From the first line to the last, retype everything below exactly, minus the pictures.

--- Dataset content ---
=== Begin Enclosure ===

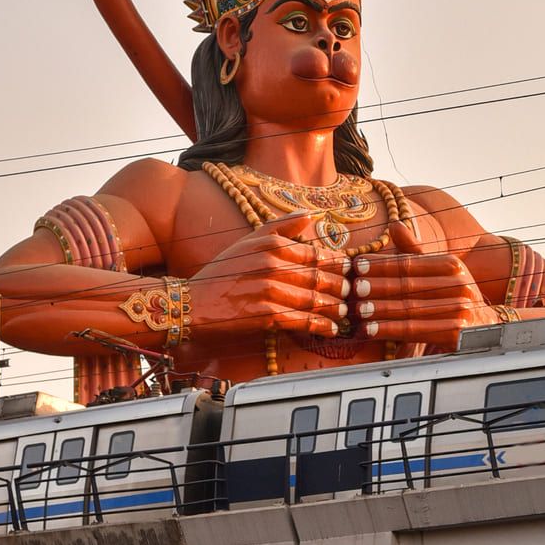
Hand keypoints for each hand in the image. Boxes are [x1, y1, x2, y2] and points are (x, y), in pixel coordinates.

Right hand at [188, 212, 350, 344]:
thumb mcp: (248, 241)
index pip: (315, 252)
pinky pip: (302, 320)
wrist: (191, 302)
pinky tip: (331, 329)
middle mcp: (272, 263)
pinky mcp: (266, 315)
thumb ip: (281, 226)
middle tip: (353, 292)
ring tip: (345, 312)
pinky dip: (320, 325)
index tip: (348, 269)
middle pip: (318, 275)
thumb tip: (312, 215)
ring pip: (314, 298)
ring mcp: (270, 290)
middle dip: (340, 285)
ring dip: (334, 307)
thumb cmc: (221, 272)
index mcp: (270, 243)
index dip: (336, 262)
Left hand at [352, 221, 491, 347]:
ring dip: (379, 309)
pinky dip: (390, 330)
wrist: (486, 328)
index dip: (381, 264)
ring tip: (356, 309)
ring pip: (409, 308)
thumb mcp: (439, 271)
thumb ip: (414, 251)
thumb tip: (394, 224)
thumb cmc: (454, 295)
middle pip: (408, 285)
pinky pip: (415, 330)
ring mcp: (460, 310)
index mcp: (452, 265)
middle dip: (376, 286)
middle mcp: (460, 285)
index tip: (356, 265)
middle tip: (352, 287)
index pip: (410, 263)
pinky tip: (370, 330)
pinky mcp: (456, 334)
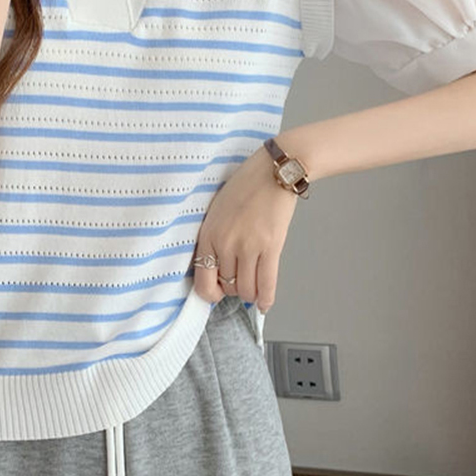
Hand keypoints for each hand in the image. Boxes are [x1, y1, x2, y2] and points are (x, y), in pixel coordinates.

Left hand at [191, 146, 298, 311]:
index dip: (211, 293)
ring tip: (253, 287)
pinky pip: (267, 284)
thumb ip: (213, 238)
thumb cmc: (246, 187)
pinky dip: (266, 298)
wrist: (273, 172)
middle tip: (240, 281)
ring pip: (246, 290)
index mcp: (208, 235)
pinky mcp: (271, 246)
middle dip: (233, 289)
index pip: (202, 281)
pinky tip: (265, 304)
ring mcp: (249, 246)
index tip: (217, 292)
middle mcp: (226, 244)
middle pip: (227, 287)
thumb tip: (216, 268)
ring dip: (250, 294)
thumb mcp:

=== End Enclosure ===

--- Response box ---
Hand keypoints for each hand in the image. Boxes are [x1, y1, x2, y2] and points are (x, y), in pixel coordinates.

Right hand at [188, 212, 350, 344]:
thumb mcp: (248, 241)
index pip: (315, 252)
pinky pip: (302, 320)
wrist: (191, 302)
pinky tip: (331, 329)
middle mcp: (272, 263)
pinky mcp: (266, 315)
thumb ip: (281, 226)
middle tip: (353, 292)
ring tip: (345, 312)
pinky dip: (320, 325)
index tip: (348, 269)
middle pip: (318, 275)
thumb tip: (312, 215)
ring pip: (314, 298)
ring mcp: (270, 290)
middle dip: (340, 285)
ring dip: (334, 307)
thumb cmc: (221, 272)
index mcp: (270, 243)
index dip: (336, 262)
Left hand at [352, 221, 491, 347]:
ring dip: (379, 309)
pinky dip: (390, 330)
wrist: (486, 328)
index dip: (381, 264)
ring tip: (356, 309)
ring pip: (409, 308)
thumb mcp: (439, 271)
thumb ip: (414, 251)
thumb tip: (394, 224)
thumb cmc: (454, 295)
middle pip: (408, 285)
pinky pip: (415, 330)
ring mcp: (460, 310)
index mcp: (452, 265)
middle dip: (376, 286)
middle mcp: (460, 285)
index tip: (356, 265)
middle tip: (352, 287)
index pip: (410, 263)
pinky tip: (370, 330)
pinky mcp: (456, 334)
Hand keypoints for each hand in the image. Boxes are [x1, y1, x2, y2] and points are (x, y), in pixel coordinates.

Left hand at [191, 146, 298, 311]:
index dip: (211, 293)
ring tip: (253, 287)
pinky pip: (267, 284)
thumb ip: (213, 238)
thumb cmc: (246, 187)
pinky dip: (266, 298)
wrist: (273, 172)
middle tip: (240, 281)
ring pip: (246, 290)
index mcp: (208, 235)
pinky mcp: (271, 246)
middle dip: (233, 289)
index pip: (202, 281)
pinky tip: (265, 304)
ring mcp: (249, 246)
index tip: (217, 292)
middle mcp: (226, 244)
middle pip: (227, 287)
thumb tip: (216, 268)
ring dip: (250, 294)
thumb mcp:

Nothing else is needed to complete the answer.